● What is required: Where a line of the data holds the word "each", copy that line.

┄┄┄┄┄┄

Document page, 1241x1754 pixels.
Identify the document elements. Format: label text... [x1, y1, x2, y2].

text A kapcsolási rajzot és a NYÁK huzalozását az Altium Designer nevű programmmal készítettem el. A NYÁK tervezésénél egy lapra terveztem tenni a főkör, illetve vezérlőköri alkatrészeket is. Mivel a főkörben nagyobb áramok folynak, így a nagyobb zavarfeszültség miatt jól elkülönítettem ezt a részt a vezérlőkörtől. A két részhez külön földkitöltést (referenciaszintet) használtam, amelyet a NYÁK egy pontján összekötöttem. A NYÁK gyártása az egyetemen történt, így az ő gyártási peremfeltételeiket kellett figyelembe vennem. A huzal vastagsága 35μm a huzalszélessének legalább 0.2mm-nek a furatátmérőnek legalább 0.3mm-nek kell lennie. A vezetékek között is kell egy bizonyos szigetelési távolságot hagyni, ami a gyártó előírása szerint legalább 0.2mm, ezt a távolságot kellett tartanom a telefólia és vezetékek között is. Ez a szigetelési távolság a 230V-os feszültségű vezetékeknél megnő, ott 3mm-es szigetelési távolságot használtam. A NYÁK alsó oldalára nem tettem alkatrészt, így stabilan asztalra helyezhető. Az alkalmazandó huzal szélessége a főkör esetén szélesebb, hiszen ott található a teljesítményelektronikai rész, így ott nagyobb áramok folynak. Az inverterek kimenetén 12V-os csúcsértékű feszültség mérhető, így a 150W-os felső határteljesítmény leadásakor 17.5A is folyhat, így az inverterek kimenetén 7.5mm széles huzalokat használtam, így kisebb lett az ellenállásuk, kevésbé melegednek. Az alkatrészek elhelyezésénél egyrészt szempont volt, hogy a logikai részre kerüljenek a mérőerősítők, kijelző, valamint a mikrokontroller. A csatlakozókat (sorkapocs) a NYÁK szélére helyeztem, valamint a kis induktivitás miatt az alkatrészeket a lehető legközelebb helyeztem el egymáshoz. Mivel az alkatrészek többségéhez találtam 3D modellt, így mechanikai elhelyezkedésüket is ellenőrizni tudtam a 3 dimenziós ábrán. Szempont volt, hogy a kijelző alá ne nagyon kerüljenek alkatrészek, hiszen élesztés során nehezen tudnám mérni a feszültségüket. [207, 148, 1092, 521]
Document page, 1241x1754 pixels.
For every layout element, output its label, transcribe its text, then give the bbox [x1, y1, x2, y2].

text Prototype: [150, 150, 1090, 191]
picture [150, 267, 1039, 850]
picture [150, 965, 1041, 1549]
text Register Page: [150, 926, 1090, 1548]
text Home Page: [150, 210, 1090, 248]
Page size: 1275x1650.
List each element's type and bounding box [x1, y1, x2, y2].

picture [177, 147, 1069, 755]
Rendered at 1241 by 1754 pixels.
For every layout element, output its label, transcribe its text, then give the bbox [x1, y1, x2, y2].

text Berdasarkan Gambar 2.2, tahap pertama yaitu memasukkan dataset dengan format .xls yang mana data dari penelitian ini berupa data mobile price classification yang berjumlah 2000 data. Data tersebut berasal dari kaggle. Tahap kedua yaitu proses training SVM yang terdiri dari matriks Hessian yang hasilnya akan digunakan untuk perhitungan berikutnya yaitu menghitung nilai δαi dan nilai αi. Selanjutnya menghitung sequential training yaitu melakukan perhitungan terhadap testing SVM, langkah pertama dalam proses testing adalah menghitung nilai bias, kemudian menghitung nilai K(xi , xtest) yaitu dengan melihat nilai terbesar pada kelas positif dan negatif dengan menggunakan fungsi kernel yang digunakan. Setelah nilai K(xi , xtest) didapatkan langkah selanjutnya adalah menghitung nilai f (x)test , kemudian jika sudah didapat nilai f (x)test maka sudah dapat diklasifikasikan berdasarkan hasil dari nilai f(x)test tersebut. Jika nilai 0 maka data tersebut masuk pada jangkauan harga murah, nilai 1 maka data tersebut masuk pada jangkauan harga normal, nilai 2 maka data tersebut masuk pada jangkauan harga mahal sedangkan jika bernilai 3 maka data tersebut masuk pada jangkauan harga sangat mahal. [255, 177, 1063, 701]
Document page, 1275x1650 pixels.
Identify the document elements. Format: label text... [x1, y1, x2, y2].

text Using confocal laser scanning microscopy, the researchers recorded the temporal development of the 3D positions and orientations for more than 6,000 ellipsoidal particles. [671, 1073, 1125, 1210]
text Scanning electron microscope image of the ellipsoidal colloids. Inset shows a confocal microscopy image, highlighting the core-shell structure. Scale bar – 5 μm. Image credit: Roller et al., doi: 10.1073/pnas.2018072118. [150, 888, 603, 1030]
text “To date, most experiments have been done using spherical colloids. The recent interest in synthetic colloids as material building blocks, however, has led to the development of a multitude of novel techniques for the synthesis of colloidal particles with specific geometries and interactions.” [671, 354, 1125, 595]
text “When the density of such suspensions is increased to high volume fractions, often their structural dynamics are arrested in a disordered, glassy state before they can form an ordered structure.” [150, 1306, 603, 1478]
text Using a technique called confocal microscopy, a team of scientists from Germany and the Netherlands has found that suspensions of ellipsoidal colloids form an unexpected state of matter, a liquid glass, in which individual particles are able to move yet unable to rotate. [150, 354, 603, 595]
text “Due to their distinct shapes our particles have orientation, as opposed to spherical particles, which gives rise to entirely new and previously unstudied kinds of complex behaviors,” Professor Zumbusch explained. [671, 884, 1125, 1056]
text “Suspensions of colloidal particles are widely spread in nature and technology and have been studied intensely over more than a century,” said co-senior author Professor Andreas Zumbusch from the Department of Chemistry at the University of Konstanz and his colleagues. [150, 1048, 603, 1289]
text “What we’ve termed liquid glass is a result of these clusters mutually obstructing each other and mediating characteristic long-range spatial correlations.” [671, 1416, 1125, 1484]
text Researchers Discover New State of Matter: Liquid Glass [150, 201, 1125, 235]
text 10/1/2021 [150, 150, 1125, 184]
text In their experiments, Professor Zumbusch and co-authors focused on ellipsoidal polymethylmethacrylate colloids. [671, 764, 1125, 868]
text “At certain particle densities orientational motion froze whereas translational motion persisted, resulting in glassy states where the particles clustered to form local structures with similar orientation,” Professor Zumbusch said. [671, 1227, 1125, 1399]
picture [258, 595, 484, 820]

┄┄┄┄┄┄

● Expected answer:
List each element's type and bounding box [x1, y1, x2, y2].
text “What we’ve termed liquid glass is a result of these clusters mutually obstructing each other and mediating characteristic long-range spatial correlations.” [671, 1416, 1125, 1484]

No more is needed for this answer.